Call for Chapters: Schools and national identities in French-speaking Africa: political choices, means of transmission, and appropriation

Routledge

Call for book chapter contributions:

Schools and national identities in French-speaking Africa: political choices, means of transmission, and appropriation

Editors:

Linda Gardelle, ENSTA Bretagne (FR)

Camile Jacob, University of Portsmouth (UK)

Please send a one-page outline of your proposal for a 5,000-6,000 words contribution to the volume by 4 May to linda.gardelle@ensta-bretagne.fr and camille.jacob@port.ac.uk.

Authors will be notified by 20 May, and full chapters will be due on 18 August 2019.

The volume will be published by Routledge in the Series “Perspectives on Education in Africa” in 2020.

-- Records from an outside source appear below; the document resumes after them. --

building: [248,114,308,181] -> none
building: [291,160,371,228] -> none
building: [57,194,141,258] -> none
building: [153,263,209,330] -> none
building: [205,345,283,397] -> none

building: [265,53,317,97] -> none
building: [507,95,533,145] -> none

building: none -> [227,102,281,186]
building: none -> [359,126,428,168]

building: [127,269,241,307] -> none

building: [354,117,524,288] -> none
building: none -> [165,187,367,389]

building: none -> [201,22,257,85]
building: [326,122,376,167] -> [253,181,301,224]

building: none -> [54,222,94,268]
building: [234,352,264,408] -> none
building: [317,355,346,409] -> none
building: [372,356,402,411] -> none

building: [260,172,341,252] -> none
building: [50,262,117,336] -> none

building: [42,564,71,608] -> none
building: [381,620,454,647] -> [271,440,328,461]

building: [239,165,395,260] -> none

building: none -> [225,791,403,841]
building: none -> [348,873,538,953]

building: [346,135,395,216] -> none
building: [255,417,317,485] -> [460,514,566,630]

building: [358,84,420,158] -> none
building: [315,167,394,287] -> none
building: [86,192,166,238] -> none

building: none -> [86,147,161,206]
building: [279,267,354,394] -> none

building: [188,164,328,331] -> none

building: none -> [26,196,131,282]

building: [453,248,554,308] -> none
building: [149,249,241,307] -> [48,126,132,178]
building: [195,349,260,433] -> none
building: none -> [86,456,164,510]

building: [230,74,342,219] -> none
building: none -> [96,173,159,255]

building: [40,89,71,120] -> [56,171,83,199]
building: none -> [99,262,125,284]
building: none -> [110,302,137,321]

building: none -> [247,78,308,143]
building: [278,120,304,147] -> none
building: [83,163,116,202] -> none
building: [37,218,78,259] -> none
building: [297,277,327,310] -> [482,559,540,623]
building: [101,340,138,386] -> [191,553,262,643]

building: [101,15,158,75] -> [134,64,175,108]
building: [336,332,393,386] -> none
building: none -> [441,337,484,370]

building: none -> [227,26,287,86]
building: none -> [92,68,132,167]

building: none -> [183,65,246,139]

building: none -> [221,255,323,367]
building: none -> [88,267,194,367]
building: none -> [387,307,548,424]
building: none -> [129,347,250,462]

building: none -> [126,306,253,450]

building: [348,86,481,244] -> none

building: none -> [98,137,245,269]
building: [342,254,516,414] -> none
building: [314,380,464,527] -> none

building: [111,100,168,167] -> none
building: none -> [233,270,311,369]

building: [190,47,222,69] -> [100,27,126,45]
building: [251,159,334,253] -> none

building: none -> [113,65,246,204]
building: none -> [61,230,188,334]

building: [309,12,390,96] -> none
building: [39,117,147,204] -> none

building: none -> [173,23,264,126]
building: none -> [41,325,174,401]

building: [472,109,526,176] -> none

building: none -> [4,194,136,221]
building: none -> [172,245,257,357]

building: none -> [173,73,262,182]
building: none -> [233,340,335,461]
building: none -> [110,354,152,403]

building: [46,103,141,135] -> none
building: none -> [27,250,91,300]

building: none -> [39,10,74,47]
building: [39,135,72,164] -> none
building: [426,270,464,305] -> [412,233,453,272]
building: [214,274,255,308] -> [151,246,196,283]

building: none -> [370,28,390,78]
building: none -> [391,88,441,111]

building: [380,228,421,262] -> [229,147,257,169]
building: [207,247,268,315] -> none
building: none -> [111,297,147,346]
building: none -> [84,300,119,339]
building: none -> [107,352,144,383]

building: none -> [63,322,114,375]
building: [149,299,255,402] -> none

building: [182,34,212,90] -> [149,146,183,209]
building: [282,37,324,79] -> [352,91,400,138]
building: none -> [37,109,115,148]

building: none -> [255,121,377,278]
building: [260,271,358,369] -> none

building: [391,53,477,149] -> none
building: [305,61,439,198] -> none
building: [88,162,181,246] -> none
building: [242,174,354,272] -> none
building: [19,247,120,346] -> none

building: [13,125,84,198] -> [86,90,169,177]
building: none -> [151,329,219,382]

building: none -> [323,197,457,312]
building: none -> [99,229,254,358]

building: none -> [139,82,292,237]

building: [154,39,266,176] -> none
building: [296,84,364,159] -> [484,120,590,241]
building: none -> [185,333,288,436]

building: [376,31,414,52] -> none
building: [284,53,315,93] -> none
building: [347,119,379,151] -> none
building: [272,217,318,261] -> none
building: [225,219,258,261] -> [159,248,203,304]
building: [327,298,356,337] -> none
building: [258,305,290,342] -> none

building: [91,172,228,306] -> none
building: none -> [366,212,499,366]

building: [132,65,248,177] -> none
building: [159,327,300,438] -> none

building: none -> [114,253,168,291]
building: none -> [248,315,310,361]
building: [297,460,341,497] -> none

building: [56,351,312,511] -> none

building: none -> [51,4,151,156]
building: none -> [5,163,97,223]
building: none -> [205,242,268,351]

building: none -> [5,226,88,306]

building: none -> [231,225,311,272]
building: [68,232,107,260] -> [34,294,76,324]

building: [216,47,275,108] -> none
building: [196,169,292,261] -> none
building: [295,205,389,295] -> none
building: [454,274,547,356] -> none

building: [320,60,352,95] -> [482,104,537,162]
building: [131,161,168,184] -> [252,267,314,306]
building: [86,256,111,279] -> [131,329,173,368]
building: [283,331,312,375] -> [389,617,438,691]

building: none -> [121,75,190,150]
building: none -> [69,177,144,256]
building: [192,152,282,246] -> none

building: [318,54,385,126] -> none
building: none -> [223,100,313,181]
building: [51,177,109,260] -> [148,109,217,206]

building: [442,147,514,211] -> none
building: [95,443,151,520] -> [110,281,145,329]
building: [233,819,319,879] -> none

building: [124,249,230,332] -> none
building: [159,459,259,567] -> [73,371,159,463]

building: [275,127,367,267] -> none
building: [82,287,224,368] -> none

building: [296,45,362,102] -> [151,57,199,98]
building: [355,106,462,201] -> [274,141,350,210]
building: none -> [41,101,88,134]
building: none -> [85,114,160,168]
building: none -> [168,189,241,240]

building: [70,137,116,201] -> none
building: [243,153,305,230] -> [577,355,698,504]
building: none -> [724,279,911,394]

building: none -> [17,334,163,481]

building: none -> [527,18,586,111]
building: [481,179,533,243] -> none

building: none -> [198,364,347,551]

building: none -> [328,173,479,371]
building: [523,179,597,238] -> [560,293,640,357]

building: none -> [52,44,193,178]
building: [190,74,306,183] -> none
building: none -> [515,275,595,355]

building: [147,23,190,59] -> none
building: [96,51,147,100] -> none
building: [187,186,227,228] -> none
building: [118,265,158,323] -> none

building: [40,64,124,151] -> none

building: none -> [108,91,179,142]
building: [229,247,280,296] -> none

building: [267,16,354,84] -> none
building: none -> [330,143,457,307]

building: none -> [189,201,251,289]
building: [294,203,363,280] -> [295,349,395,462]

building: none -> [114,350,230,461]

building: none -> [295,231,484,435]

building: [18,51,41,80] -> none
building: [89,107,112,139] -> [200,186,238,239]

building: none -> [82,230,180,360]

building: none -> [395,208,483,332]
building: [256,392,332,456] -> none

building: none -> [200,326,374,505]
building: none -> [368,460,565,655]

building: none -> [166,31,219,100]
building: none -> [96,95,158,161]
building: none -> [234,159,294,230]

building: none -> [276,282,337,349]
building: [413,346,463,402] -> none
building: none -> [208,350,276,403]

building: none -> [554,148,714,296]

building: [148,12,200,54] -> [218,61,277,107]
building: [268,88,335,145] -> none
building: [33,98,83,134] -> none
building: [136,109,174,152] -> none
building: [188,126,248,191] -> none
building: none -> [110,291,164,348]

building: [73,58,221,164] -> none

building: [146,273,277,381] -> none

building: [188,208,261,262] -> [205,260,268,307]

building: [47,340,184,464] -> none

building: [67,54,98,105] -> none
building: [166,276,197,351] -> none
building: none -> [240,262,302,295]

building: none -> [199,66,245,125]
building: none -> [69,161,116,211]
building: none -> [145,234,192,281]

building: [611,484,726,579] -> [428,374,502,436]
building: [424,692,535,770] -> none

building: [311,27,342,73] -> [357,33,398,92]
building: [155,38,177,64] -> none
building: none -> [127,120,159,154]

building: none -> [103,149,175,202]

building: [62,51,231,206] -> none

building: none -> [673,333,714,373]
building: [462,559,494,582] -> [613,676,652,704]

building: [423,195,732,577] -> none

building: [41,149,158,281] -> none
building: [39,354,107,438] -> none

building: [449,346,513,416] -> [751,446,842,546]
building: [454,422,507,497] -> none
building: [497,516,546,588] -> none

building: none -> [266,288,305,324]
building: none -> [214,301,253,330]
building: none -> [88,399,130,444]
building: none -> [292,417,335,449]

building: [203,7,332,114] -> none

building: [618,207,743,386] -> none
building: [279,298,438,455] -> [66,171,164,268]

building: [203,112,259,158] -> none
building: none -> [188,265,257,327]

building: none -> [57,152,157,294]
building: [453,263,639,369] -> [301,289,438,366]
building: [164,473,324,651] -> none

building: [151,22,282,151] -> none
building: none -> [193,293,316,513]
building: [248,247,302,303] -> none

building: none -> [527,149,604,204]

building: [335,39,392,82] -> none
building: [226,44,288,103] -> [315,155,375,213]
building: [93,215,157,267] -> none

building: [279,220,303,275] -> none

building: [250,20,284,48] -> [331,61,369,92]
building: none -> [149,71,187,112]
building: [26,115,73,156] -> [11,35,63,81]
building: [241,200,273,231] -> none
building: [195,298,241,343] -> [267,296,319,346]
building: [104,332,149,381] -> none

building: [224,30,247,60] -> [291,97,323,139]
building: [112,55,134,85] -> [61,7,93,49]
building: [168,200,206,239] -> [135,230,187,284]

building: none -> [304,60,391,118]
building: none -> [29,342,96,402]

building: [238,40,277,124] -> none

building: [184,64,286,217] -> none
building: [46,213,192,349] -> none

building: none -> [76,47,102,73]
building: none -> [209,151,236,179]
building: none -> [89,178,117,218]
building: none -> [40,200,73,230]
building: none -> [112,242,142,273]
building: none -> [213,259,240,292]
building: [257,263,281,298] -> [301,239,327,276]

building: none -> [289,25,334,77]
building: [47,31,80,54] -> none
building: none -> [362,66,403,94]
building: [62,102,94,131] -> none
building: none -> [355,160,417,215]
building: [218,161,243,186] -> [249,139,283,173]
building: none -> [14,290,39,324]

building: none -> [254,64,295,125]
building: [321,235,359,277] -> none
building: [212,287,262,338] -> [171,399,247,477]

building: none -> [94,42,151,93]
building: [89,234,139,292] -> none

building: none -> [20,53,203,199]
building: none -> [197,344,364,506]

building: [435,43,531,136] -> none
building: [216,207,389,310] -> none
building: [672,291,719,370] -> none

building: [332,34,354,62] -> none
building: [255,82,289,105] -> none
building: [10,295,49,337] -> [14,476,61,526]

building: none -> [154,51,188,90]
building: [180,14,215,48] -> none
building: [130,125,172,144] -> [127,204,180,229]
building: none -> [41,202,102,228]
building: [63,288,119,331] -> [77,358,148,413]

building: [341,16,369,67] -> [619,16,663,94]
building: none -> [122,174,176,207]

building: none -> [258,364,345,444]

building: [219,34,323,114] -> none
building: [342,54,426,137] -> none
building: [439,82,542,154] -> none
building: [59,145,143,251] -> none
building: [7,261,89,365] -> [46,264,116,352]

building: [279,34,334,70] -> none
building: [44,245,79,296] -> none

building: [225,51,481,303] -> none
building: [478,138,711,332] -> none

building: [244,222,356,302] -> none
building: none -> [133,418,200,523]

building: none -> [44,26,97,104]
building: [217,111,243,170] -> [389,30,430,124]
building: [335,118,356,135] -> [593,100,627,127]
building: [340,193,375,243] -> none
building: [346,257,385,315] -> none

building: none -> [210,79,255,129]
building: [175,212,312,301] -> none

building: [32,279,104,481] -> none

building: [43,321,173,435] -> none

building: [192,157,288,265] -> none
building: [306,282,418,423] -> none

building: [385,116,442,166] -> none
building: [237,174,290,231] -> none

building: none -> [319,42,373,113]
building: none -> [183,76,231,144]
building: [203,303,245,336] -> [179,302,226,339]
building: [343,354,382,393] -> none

The aim of this volume is to provide an in-depth and transdisciplinary understanding of the role of schools in the various processes of identity-building, and to showcase research from and about countries outside the former British empire, either as individual case studies or through a comparative framework within or beyond the continent. It will include contributions focusing on the multiple and changing role of schools in the construction of collective identities and the (re)production of national imaginings in francophone Africa. It will also consider how different actors (media, diasporas, social networks, religious communities) shape the appropriation, formulation and implementation of curriculums and discourses about education. Chapters can be empirical or theoretical, based on one case study or on comparative work, and should reflect critically and reflexively on the data, methodologies or conceptual frameworks used. While the term “Francophone Africa” is problematic, erasing the multilingual and translingual realities and reproducing a Euro-centric lens, there is comparatively little published in English on countries which were not formerly colonised by Britain, and the particularities of French and Belgian colonial rules and continued French influence is helpful in providing an initial focus. This volume which will be published in the Routledge series “Perspectives on Education in Africa” and aims to foreground research from countries often overlooked in Anglophone publications. Chapters questioning the relevance of this colonial frame of dividing the continent, whether through comparative or single case studies, are encouraged.